Saturday 28 January 2023

Redwings in the trees

The Redwings had moved from the Parade Ground to some trees near the Speke obelisk.

You can hear their pleasant mild chatter.

A Starling ate an apple that someone had put on the railings for the Rose-Ringed Parakeets.

The Robin at the Henry Moore sculpture is now a regular customer.

I also managed to feed one near the obelisk for the first time. It must have seen me feeding the Great Tits here.

There was a Grey Heron back on the nest which they started rebuilding and then abandoned late last year. The herons here can go on with this stop-start nesting for months and not actually breed till summer.

A Common Gull stood on the edge of the lake below.

The Little Grebe and a Tufted Duck in the Italian Garden were being shadowed by a Black-Headed Gull.

Both the grebe and the ducks were catching things on the surface and I got a lucky shot showing an insect, though I can't identify it.

I've been looking for the little white Ross's Goose on the Serpentine that Jenna saw on Tuesday night, but didn't find it till today.

These North American geese were originally brought over as ornamental park birds, but there is now a small feral population.

The dominant swans on the Long Water were at the Vista. The female peevishly pecked at a Gadwall.

There were five Shovellers near Peter Pan, apparently recently arrived though I saw a couple on the Round Pond a few days ago. They don't seem to like the park much ...

... unlike Regent's Park, where Elizabeth photographed a flock a few days ago.

There is a place on the Serpentine Road near the Cavalry Monument where people dance on skates at weekends. It's always worth watching.


  1. It always amazes me the quantities of raw talent one can watch in the park for free, just from watching people practice.
    What a beauty, that Redwing. Gorgeous.
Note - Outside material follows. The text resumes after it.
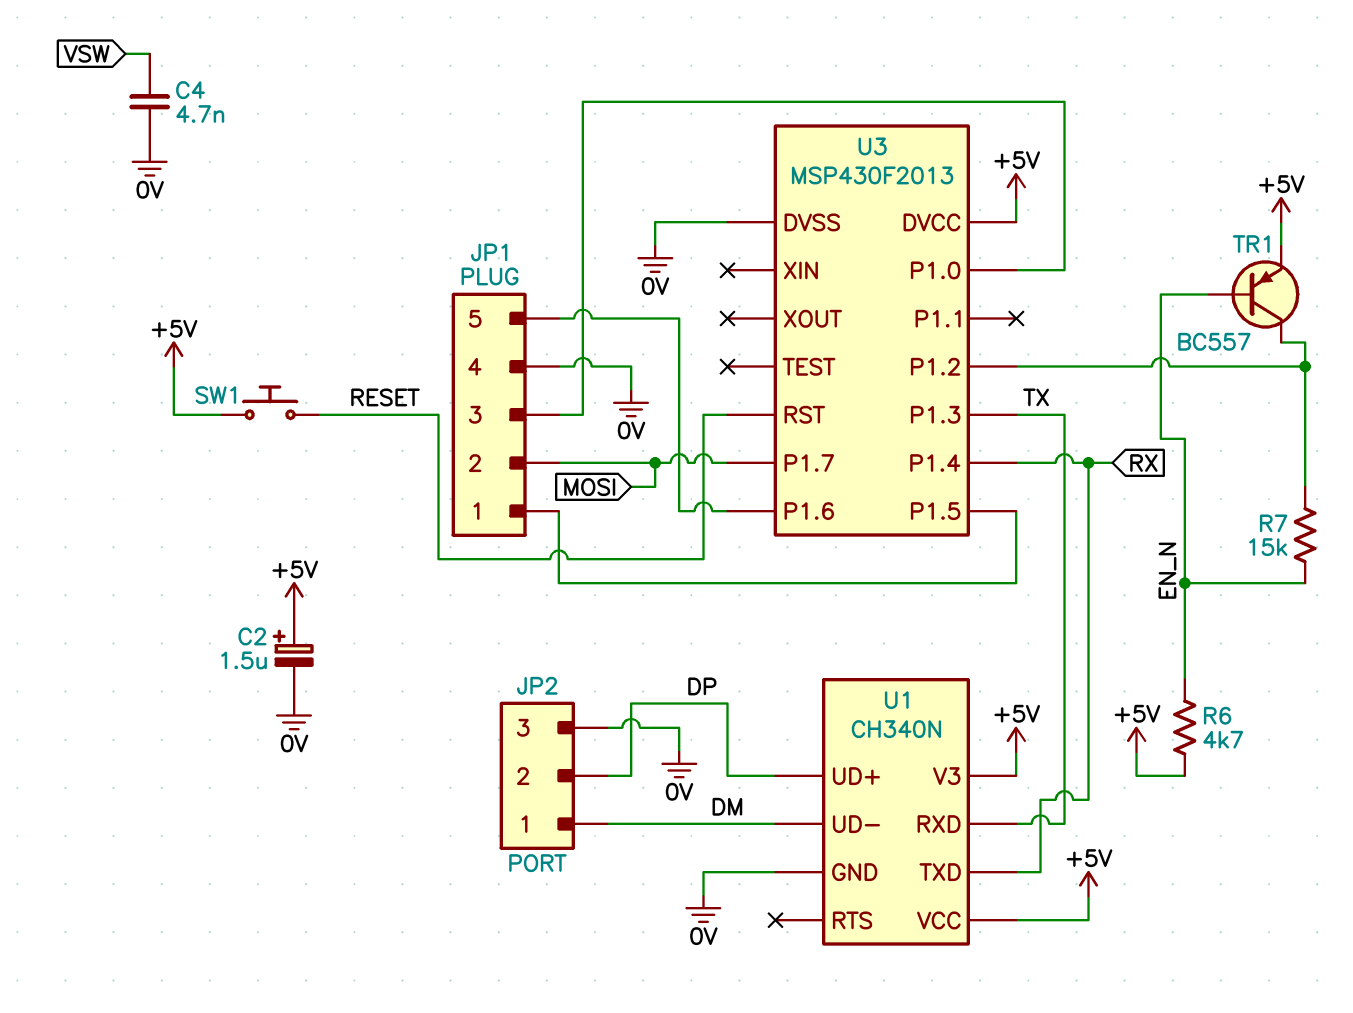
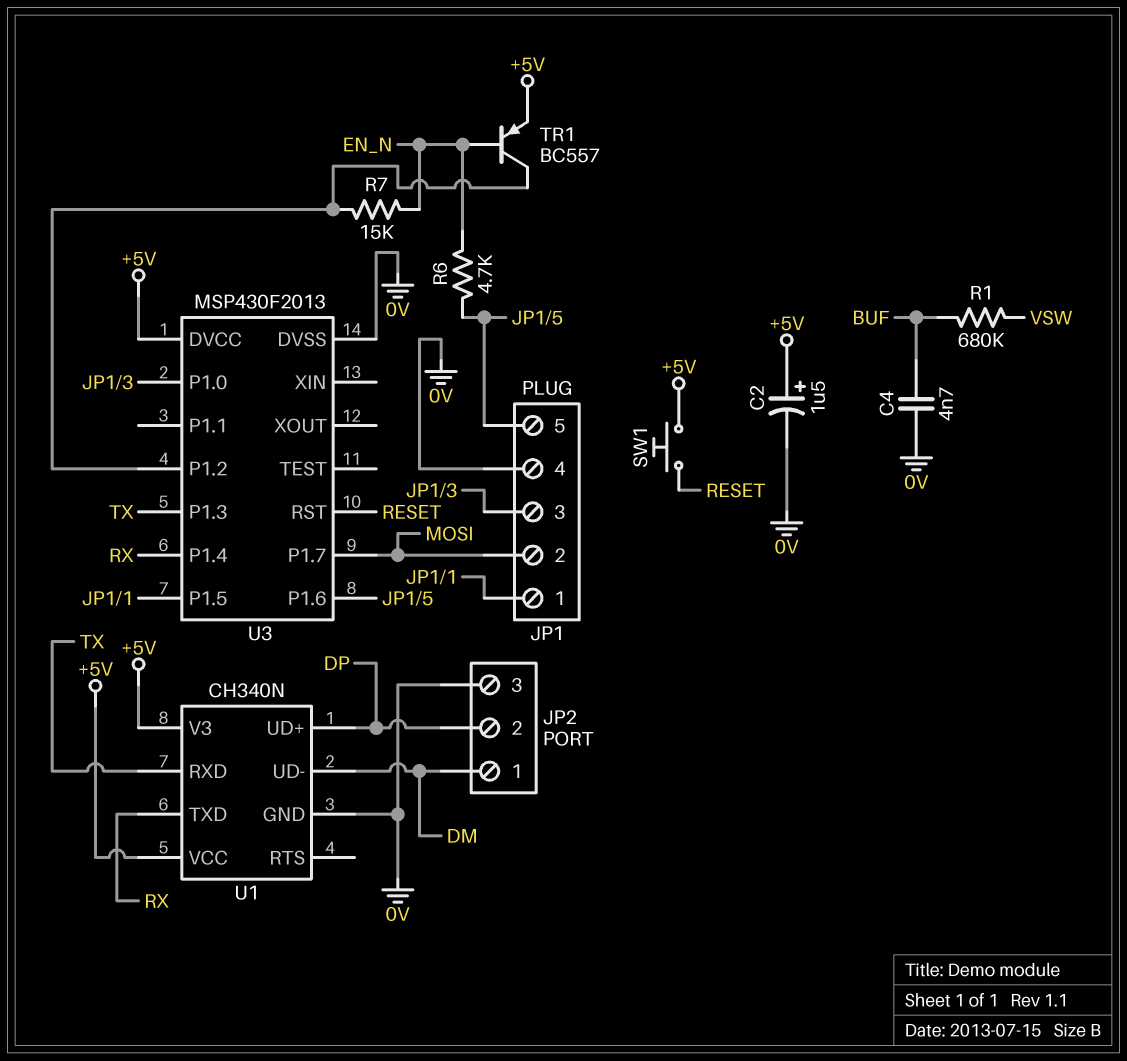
C4: 4.7nF (0V, VSW) -> 4.7nF (0V, BUF)
R1: none -> 680k (BUF, VSW)
R6: 4.7k (+5V, EN_N) -> 4.7k (EN_N, JP1/5)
    1. Just dancing for pleasure with friends, not expecting an audience. I don't think she even saw me, as I was some way off in the bushes being a sneaky voyeur. But it was a magic moment, and I think that if she were to see the video she'd be pleased.

  2. Glad you caught up with the exquisite Ross's Goose- not much bigger than a Mallard!

    Delightful Shoveler shots & a Starling looking very smart in its winter uniform.

    1. I see that the black bits are its primaries, a sensible arrangement to prevent fraying as the melanin makes the feathers stiffer.

  3. Yes & the closely related Snow Geese have the same arrangement.